_Directive_
Copy out every line below that contains the string "Газета", matching its capitalization exactly.

_Provided data_
*** Begin section ***

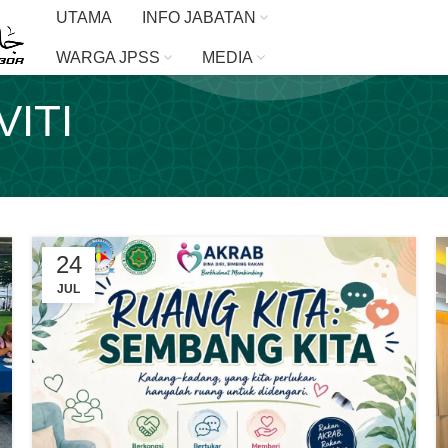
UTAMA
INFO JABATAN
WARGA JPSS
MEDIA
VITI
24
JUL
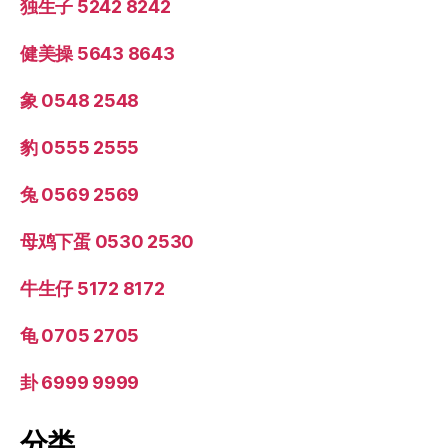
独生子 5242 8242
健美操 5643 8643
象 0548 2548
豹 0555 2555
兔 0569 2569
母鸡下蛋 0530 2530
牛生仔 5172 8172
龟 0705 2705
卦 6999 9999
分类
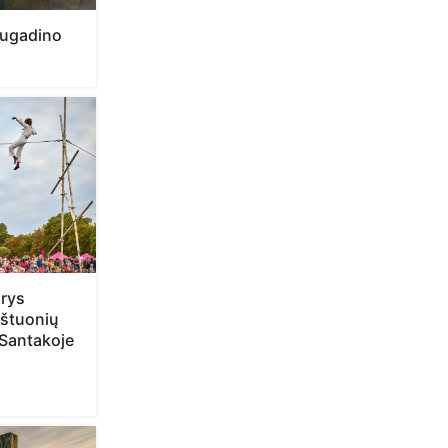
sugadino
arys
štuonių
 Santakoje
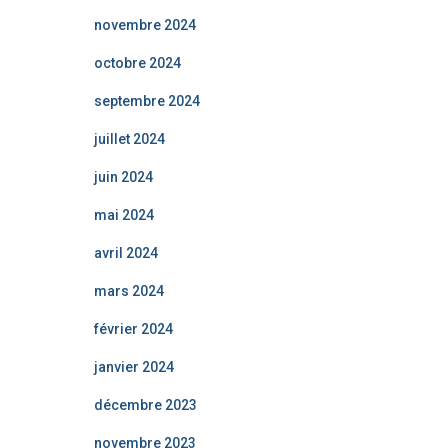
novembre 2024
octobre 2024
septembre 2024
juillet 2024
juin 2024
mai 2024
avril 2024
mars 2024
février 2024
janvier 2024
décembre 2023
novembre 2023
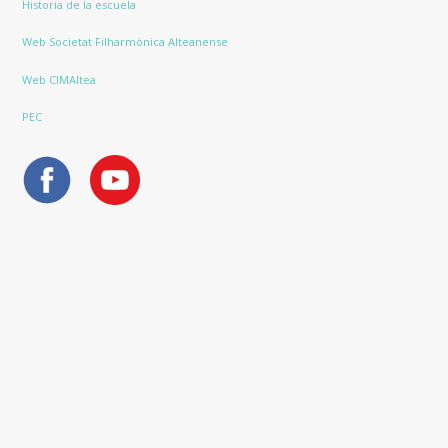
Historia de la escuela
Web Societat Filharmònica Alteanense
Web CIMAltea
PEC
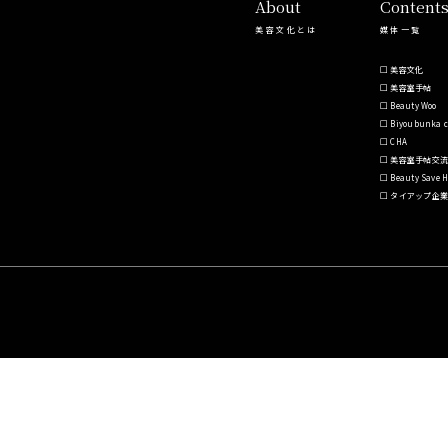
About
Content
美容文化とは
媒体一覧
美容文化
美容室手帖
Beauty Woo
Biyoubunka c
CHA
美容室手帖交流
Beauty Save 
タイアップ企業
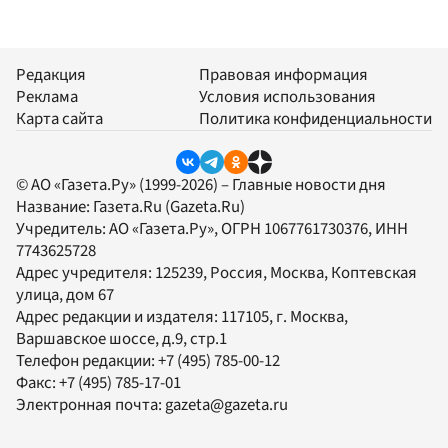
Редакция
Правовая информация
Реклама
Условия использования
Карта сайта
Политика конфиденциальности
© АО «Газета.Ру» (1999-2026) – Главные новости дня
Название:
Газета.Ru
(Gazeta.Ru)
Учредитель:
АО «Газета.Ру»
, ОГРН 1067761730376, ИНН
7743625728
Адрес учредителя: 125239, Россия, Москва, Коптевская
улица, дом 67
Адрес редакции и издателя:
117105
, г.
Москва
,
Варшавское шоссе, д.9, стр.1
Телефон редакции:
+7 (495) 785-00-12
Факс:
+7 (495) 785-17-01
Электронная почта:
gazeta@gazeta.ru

*** End section ***
*** Begin section ***

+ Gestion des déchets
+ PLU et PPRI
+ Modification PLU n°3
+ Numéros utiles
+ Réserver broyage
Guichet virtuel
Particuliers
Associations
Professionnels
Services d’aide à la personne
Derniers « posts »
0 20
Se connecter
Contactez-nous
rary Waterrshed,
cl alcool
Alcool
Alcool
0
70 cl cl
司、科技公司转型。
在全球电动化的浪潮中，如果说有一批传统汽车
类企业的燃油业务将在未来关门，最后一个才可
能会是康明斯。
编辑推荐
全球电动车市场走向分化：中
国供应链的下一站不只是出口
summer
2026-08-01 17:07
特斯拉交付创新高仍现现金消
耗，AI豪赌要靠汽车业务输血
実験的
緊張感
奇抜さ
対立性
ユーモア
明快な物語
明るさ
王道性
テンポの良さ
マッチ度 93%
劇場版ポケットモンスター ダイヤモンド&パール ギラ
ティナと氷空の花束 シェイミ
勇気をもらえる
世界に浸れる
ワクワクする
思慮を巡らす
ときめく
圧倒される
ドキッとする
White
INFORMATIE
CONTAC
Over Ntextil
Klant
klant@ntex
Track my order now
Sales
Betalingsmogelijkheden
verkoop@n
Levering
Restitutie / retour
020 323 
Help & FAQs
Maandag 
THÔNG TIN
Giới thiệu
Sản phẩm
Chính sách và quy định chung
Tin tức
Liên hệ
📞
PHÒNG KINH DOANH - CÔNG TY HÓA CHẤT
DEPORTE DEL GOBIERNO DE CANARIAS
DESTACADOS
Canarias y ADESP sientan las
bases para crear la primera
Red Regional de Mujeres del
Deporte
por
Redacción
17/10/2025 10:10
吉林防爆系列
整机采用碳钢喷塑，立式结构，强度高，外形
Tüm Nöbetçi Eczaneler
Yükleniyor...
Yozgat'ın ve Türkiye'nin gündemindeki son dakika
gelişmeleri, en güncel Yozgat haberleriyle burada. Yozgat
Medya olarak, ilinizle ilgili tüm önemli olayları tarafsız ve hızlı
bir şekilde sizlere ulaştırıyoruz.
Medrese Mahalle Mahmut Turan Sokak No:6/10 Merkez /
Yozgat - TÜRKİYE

*** End section ***

_Result of the task_
© АО «Газета.Ру» (1999-2026) – Главные новости дня
Газета.Ru
АО «Газета.Ру»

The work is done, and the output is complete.